## Task requirements
Reproduce the passage about the graduate who volunteered in the music scene, from "Mary had already" to "who to call.", including both of those words.

## Extract to read

◆ ◆ ◆

Like many new college grads, Mary Miller emerged from school with her Entertainment Business degree ready to land a job in her field with a nice paycheck and some good benefits. But she soon learned it can be tough out there in the workforce, especially during a recession, so she decided to volunteer instead.
“I began volunteering at a two-day blues festival,” she says. “I worked both days helping out in every area needed, including check-in, catering, behind the bar, selling raffle tickets for charity, etc.”
Mary had already gotten her feet wet volunteering in Orlando’s local music scene. While attending Full Sail, she would volunteer at local music festivals, such as Florida Music Festival, as an assistant manager at different venues throughout the weekend. “I was also a dressing room coordinator for Orlando Calling at the Citrus Bowl where I had the opportunity to cater to all of the artists on Stage 2 for the weekend, such as The Roots, Gavin DeGraw, and Buddy Guy,” Mary says.
These unpaid gigs began to pay off because when Orlando Calling co-promoters, Incognitus, needed a production intern, they knew exactly who to call.

◆ ◆ ◆

## Data section
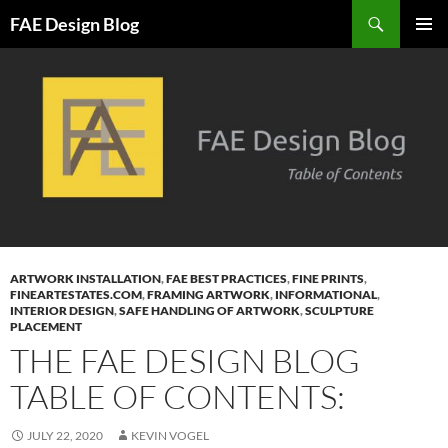
Skip
Search
FAE Design Blog
to
PRIMAR
content
MENU
ARTWORK INSTALLATION
,
FAE BEST PRACTICES
,
FINE PRINTS
,
FINEARTESTATES.COM
,
FRAMING ARTWORK
,
INFORMATIONAL
,
INTERIOR DESIGN
,
SAFE HANDLING OF ARTWORK
,
SCULPTURE
PLACEMENT
THE FAE DESIGN BLOG
TABLE OF CONTENTS:
JULY 22, 2020
KEVIN VOGEL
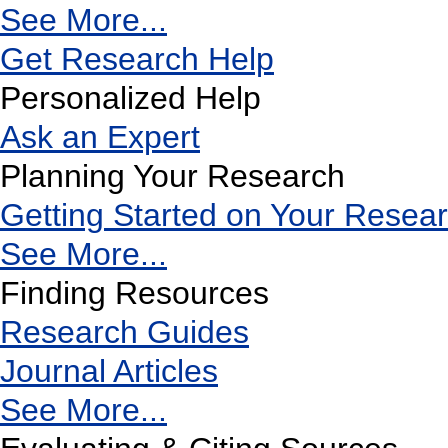
See More...
Get Research Help
Personalized Help
Ask an Expert
Planning Your Research
Getting Started on Your Resea
See More...
Finding Resources
Research Guides
Journal Articles
See More...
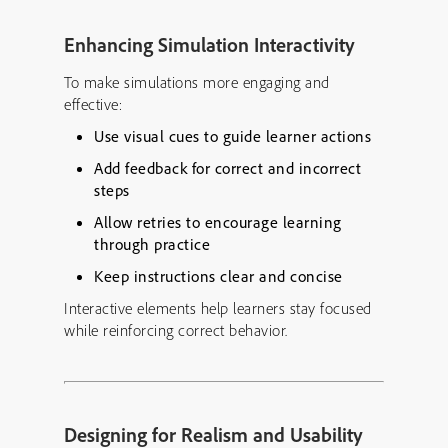
Enhancing Simulation Interactivity
To make simulations more engaging and
effective:
Use visual cues to guide learner actions
Add feedback for correct and incorrect
steps
Allow retries to encourage learning
through practice
Keep instructions clear and concise
Interactive elements help learners stay focused
while reinforcing correct behavior.
Designing for Realism and Usability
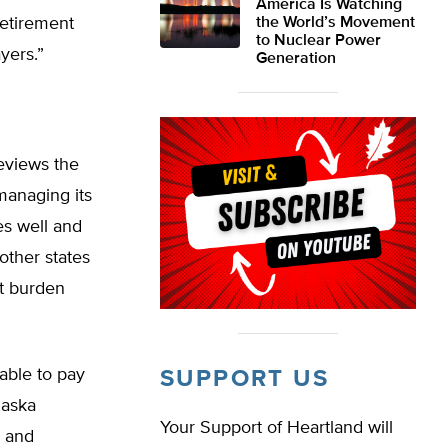
America Is Watching
retirement
the World’s Movement
to Nuclear Power
yers.”
Generation
reviews the
 managing its
es well and
other states
bt burden
lable to pay
SUPPORT US
laska
Your Support of Heartland will
, and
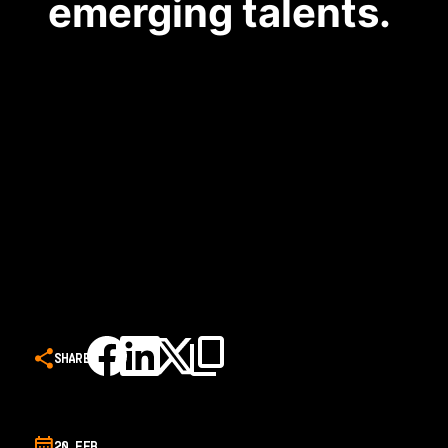
emerging talents.
SHARE
20 FEB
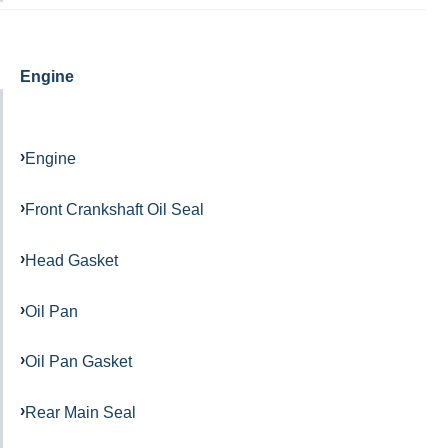
Engine
Engine
Front Crankshaft Oil Seal
Head Gasket
Oil Pan
Oil Pan Gasket
Rear Main Seal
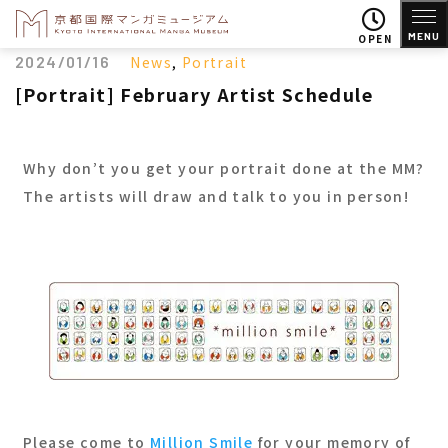
MENU
OPEN
2024/01/16
News
,
Portrait
[Portrait] February Artist Schedule
Why don’t you get your portrait done at the MM?
The artists will draw and talk to you in person!
Please come to
Million Smile
for your memory of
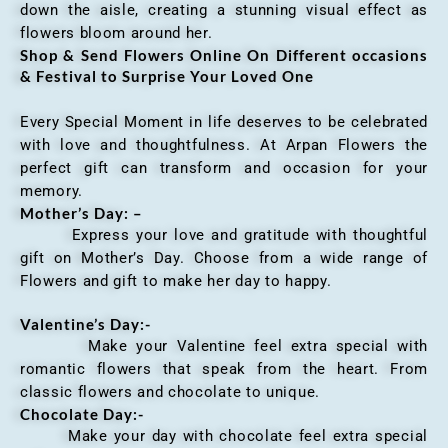
down the aisle, creating a stunning visual effect as
flowers bloom around her.
Shop & Send Flowers Online On Different occasions
& Festival to Surprise Your Loved One
Every Special Moment in life deserves to be celebrated
with love and thoughtfulness. At Arpan Flowers the
perfect gift can transform and occasion for your
memory.
Mother’s Day: –
Express your love and gratitude with thoughtful
gift on Mother’s Day. Choose from a wide range of
Flowers and gift to make her day to happy.
Valentine’s Day:-
Make your Valentine feel extra special with
romantic flowers that speak from the heart. From
classic flowers and chocolate to unique.
Chocolate Day:-
Make your day with chocolate feel extra special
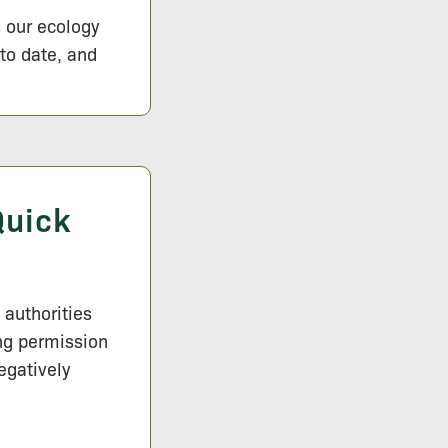
s our ecology
 to date, and
Quick
 authorities
ng permission
egatively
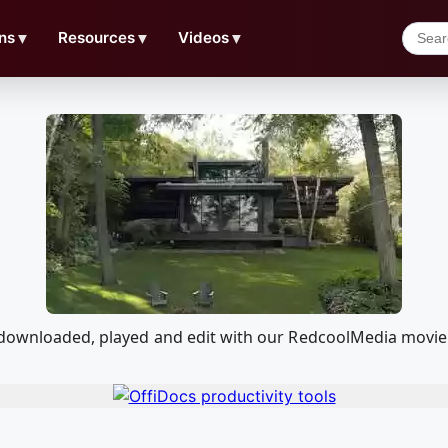
ns
▼
Resources
▼
Videos
▼
e downloaded, played and edit with our RedcoolMedia movie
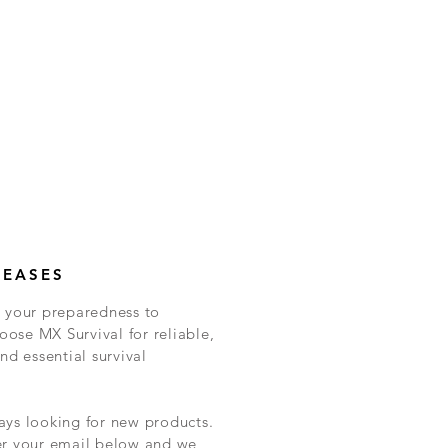
LEASES
 your preparedness to
ose MX Survival for reliable,
nd essential survival
ys looking for new products.
er your email below and we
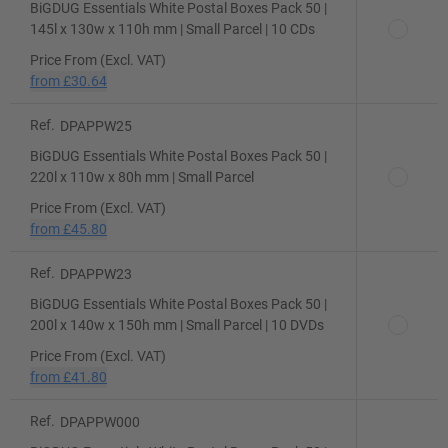
BiGDUG Essentials White Postal Boxes Pack 50 |
145l x 130w x 110h mm | Small Parcel | 10 CDs
Price From (Excl. VAT)
from
£30.64
Ref.
DPAPPW25
BiGDUG Essentials White Postal Boxes Pack 50 |
220l x 110w x 80h mm | Small Parcel
Price From (Excl. VAT)
from
£45.80
Ref.
DPAPPW23
BiGDUG Essentials White Postal Boxes Pack 50 |
200l x 140w x 150h mm | Small Parcel | 10 DVDs
Price From (Excl. VAT)
from
£41.80
Ref.
DPAPPW000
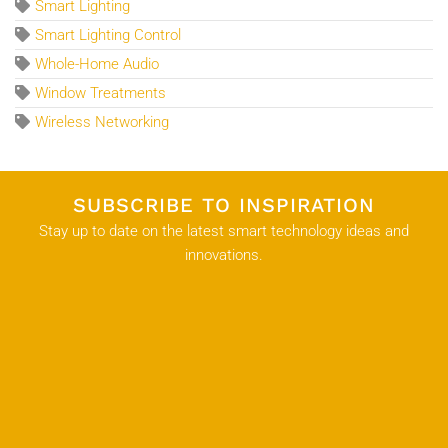
Smart Lighting
Smart Lighting Control
Whole-Home Audio
Window Treatments
Wireless Networking
SUBSCRIBE TO INSPIRATION
Stay up to date on the latest smart technology ideas and
innovations.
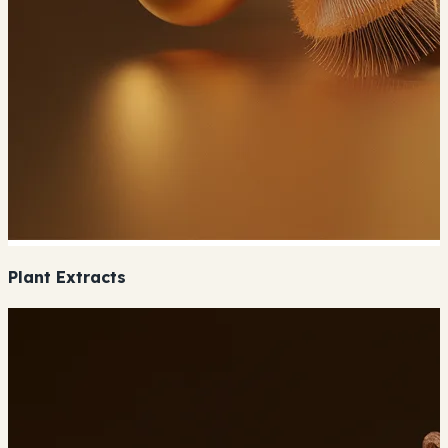
Plant Extracts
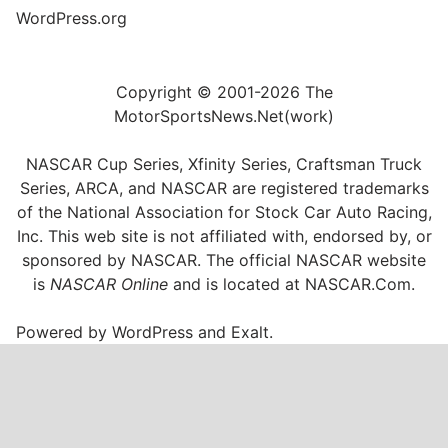
WordPress.org
Copyright © 2001-2026 The
MotorSportsNews.Net(work)
NASCAR Cup Series, Xfinity Series, Craftsman Truck
Series, ARCA, and NASCAR are registered trademarks
of the National Association for Stock Car Auto Racing,
Inc. This web site is not affiliated with, endorsed by, or
sponsored by NASCAR. The official NASCAR website
is
NASCAR Online
and is located at
NASCAR.Com
.
Powered by
WordPress
and
Exalt
.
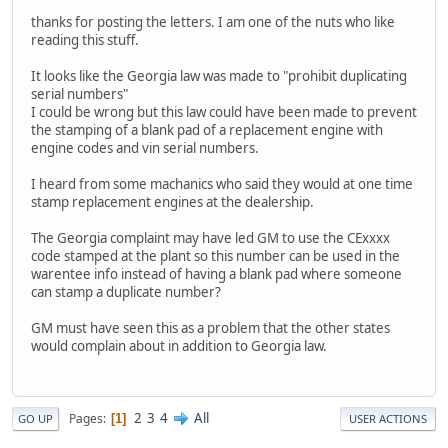
thanks for posting the letters. I am one of the nuts who like
reading this stuff.
It looks like the Georgia law was made to "prohibit duplicating
serial numbers"
I could be wrong but this law could have been made to prevent
the stamping of a blank pad of a replacement engine with
engine codes and vin serial numbers.
I heard from some machanics who said they would at one time
stamp replacement engines at the dealership.
The Georgia complaint may have led GM to use the CExxxx
code stamped at the plant so this number can be used in the
warentee info instead of having a blank pad where someone
can stamp a duplicate number?
GM must have seen this as a problem that the other states
would complain about in addition to Georgia law.
2
3
4
All
Pages
1
GO UP
USER ACTIONS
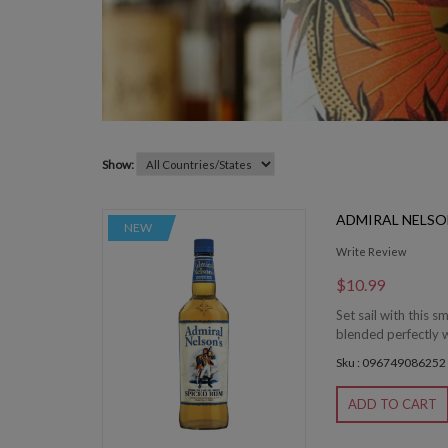
Show:
ADMIRAL NELSO
NEW
Write Review
$10.99
Set sail with this 
blended perfectly wi
Sku : 096749086252
ADD TO CART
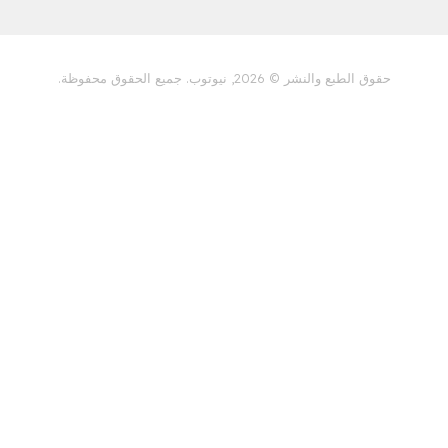
سياسة الخصوصية
حقوق الطبع والنشر © 2026, نيوتوب. جميع 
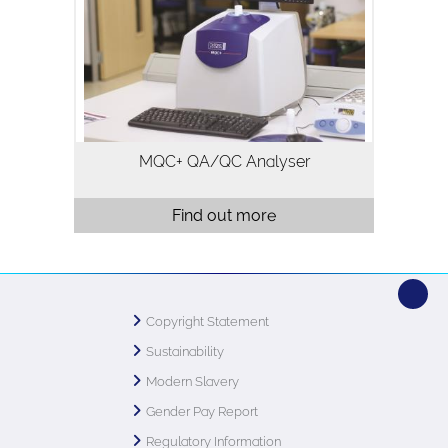
fat in a variety of samples and is
typically used for quality assurance and
quality control. Analysis using…
MQC+ QA/QC Analyser
Find out more
Copyright Statement
Sustainability
Modern Slavery
Gender Pay Report
Regulatory Information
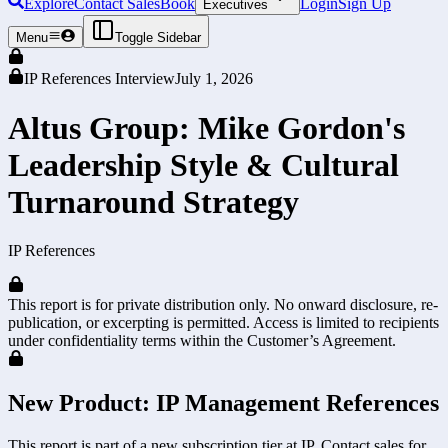
Explore
Contact Sales
Book
Login
Sign Up
Executives
Menu
Toggle Sidebar
IP References Interview
July 1, 2026
Altus Group: Mike Gordon's
Leadership Style & Cultural
Turnaround Strategy
IP References
This report is for private distribution only. No onward disclosure, re-
publication, or excerpting is permitted. Access is limited to recipients
under confidentiality terms within the Customer’s Agreement.
New Product: IP Management References
This report is part of a new subscription tier at IP. Contact sales for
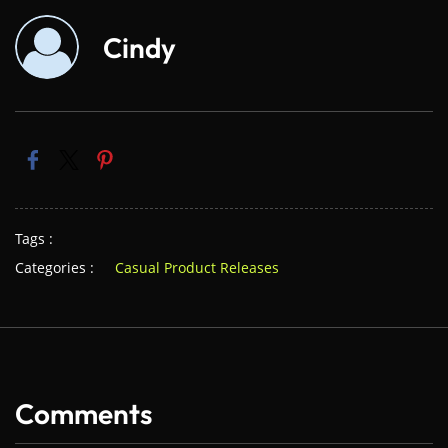
Cindy
Tags :
Categories :
Casual Product Releases
Comments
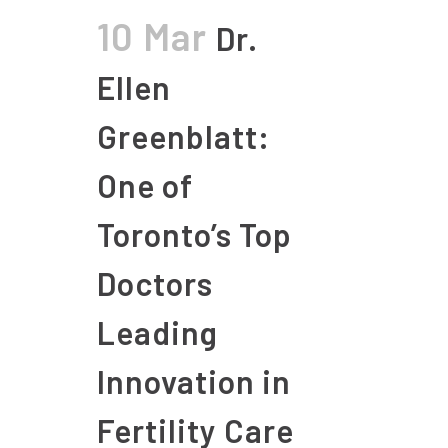
10 Mar
Dr.
Ellen
Greenblatt:
One of
Toronto’s Top
Doctors
Leading
Innovation in
Fertility Care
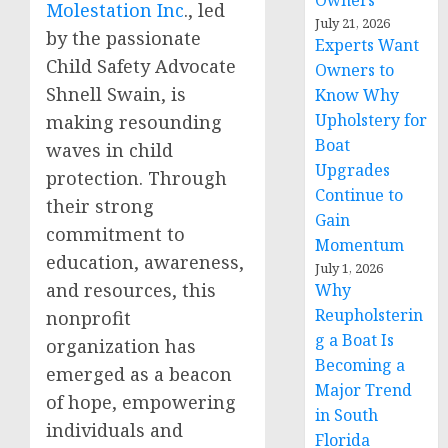
Owners
Molestation Inc
., led
July 21, 2026
by the passionate
Experts Want
Child Safety Advocate
Owners to
Shnell Swain, is
Know Why
Upholstery for
making resounding
Boat
waves in child
Upgrades
protection. Through
Continue to
their strong
Gain
commitment to
Momentum
education, awareness,
July 1, 2026
and resources, this
Why
Reupholsterin
nonprofit
g a Boat Is
organization has
Becoming a
emerged as a beacon
Major Trend
of hope, empowering
in South
individuals and
Florida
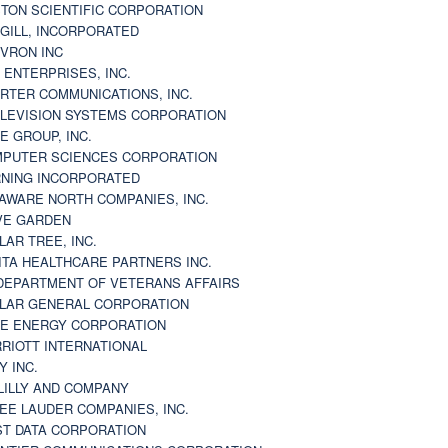
TON SCIENTIFIC CORPORATION
GILL, INCORPORATED
VRON INC
 ENTERPRISES, INC.
RTER COMMUNICATIONS, INC.
LEVISION SYSTEMS CORPORATION
E GROUP, INC.
PUTER SCIENCES CORPORATION
NING INCORPORATED
AWARE NORTH COMPANIES, INC.
VE GARDEN
LAR TREE, INC.
ITA HEALTHCARE PARTNERS INC.
DEPARTMENT OF VETERANS AFFAIRS
LAR GENERAL CORPORATION
E ENERGY CORPORATION
RIOTT INTERNATIONAL
Y INC.
 LILLY AND COMPANY
EE LAUDER COMPANIES, INC.
ST DATA CORPORATION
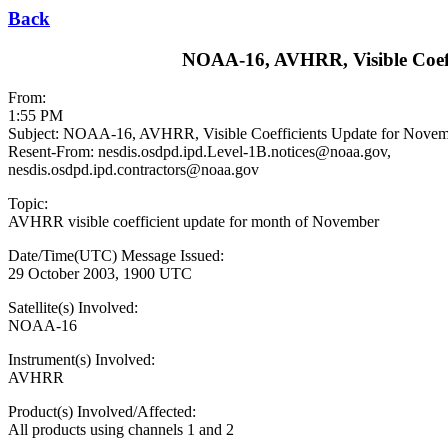
Back
NOAA-16, AVHRR, Visible Coeff
From:
1:55 PM
Subject: NOAA-16, AVHRR, Visible Coefficients Update for Novem
Resent-From: nesdis.osdpd.ipd.Level-1B.notices@noaa.gov,
nesdis.osdpd.ipd.contractors@noaa.gov
Topic:
AVHRR visible coefficient update for month of November
Date/Time(UTC) Message Issued:
29 October 2003, 1900 UTC
Satellite(s) Involved:
NOAA-16
Instrument(s) Involved:
AVHRR
Product(s) Involved/Affected:
All products using channels 1 and 2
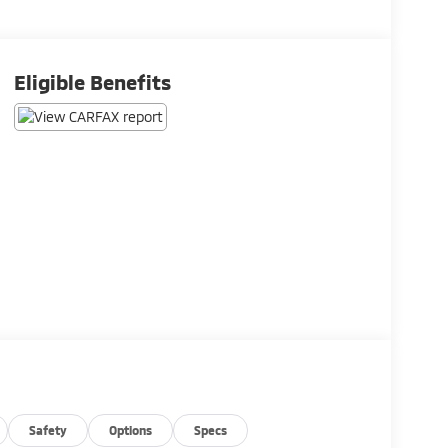
Eligible Benefits
Safety
Options
Specs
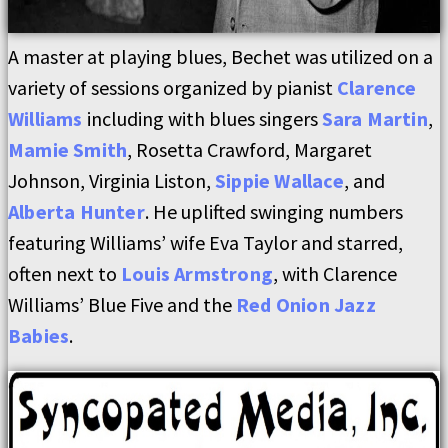
A master at playing blues, Bechet was utilized on a
variety of sessions organized by pianist
Clarence
Williams
including with blues singers
Sara Martin
,
Mamie Smith
, Rosetta Crawford, Margaret
Johnson, Virginia Liston,
Sippie Wallace
, and
Alberta Hunter
. He uplifted swinging numbers
featuring Williams’ wife Eva Taylor and starred,
often next to
Louis Armstrong
, with Clarence
Williams’ Blue Five and the
Red Onion Jazz
Babies
.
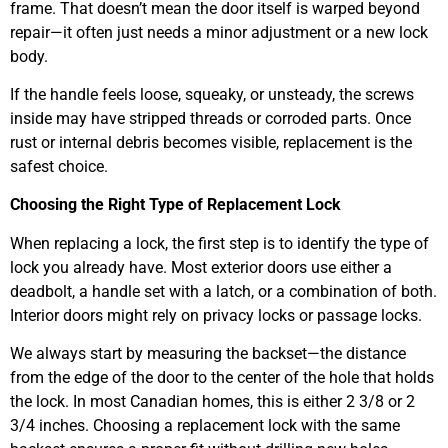
frame. That doesn’t mean the door itself is warped beyond
repair—it often just needs a minor adjustment or a new lock
body.
If the handle feels loose, squeaky, or unsteady, the screws
inside may have stripped threads or corroded parts. Once
rust or internal debris becomes visible, replacement is the
safest choice.
Choosing the Right Type of Replacement Lock
When replacing a lock, the first step is to identify the type of
lock you already have. Most exterior doors use either a
deadbolt, a handle set with a latch, or a combination of both.
Interior doors might rely on privacy locks or passage locks.
We always start by measuring the backset—the distance
from the edge of the door to the center of the hole that holds
the lock. In most Canadian homes, this is either 2 3/8 or 2
3/4 inches. Choosing a replacement lock with the same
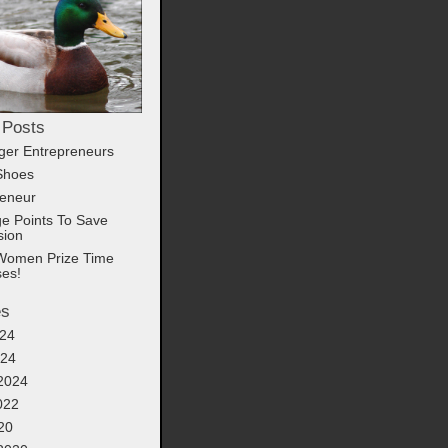
 Posts
ger Entrepreneurs
Shoes
reneur
e Points To Save
sion
Women Prize Time
ses!
es
24
024
2024
022
20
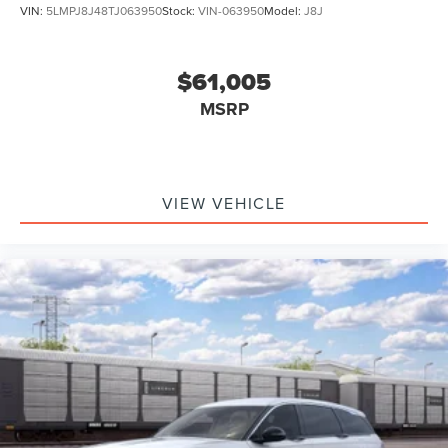
VIN:
5LMPJ8J48TJ063950
Stock:
VIN-063950
Model:
J8J
$61,005
MSRP
VIEW VEHICLE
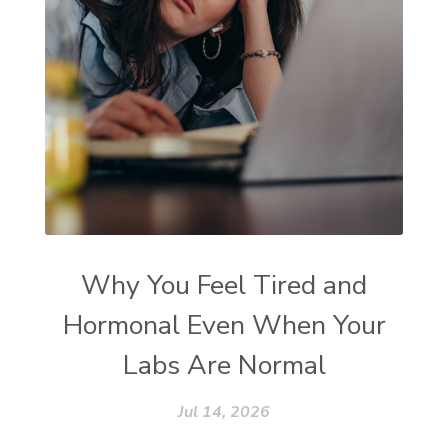
Why You Feel Tired and
Hormonal Even When Your
Labs Are Normal
Jul 14, 2026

◆ ◆ ◆

## Answer section
Mary had already gotten her feet wet volunteering in Orlando’s local music scene. While attending Full Sail, she would volunteer at local music festivals, such as Florida Music Festival, as an assistant manager at different venues throughout the weekend. “I was also a dressing room coordinator for Orlando Calling at the Citrus Bowl where I had the opportunity to cater to all of the artists on Stage 2 for the weekend, such as The Roots, Gavin DeGraw, and Buddy Guy,” Mary says.
These unpaid gigs began to pay off because when Orlando Calling co-promoters, Incognitus, needed a production intern, they knew exactly who to call.